> _EXERCISE MATERIAL_
%%

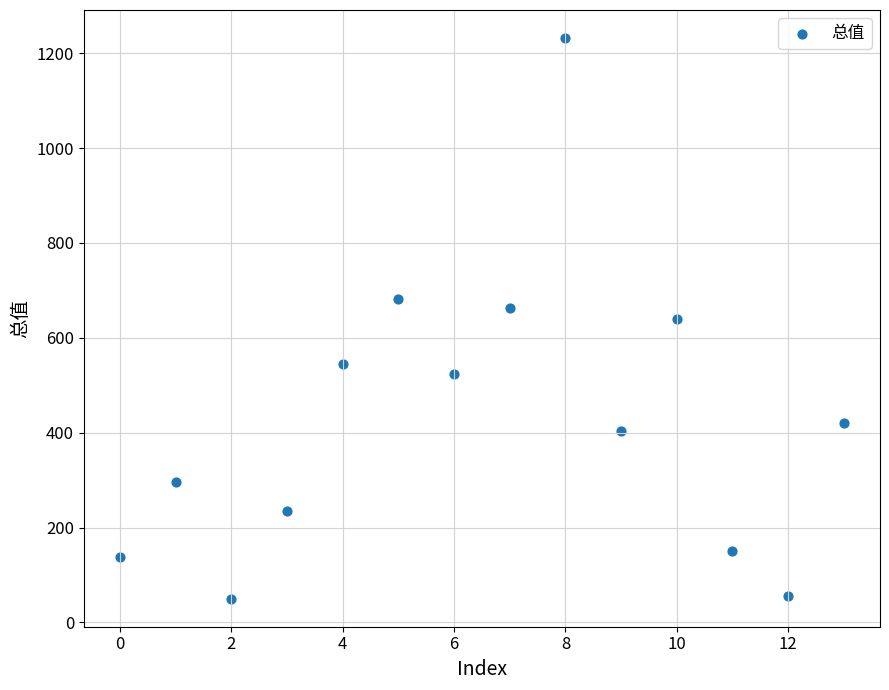

What is the range of Y values (max minus min)?

1181.8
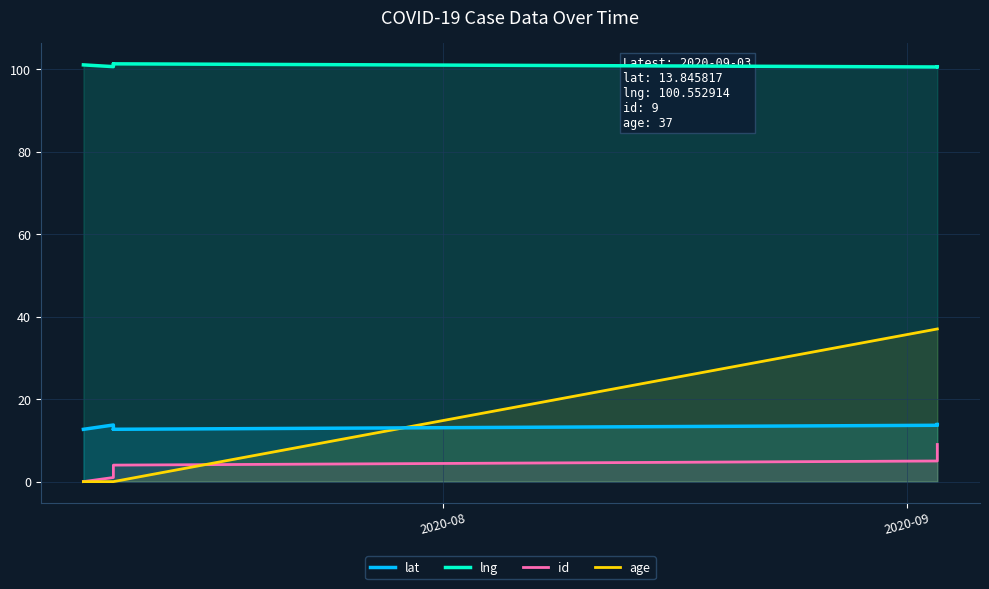

Which series has the largest total across all categories?

lng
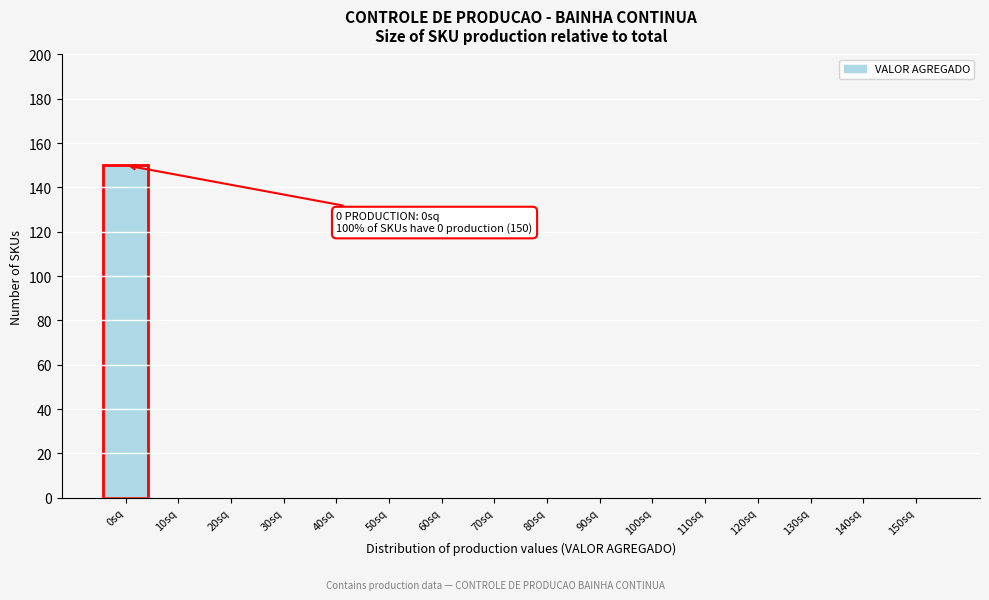

Reading right to left, extract all data points from this chart.

150sq=0	140sq=0	130sq=0	120sq=0	110sq=0	100sq=0	90sq=0	80sq=0	70sq=0	60sq=0	50sq=0	40sq=0	30sq=0	20sq=0	10sq=0	0sq=150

%%

> _WHAT THIS TASK INVOLVES_
Arrange the text lines of these records as a JSON list of strings, one string per line, with blank lines left out and the pictures omitted.

> _RESPONSE_
[
  "What is the range of Y values (max minus min)?",
  "1181.8",
  "Which series has the largest total across all categories?",
  "lng",
  "Reading right to left, extract all data points from this chart.",
  "150sq=0\t140sq=0\t130sq=0\t120sq=0\t110sq=0\t100sq=0\t90sq=0\t80sq=0\t70sq=0\t60sq=0\t50sq=0\t40sq=0\t30sq=0\t20sq=0\t10sq=0\t0sq=150"
]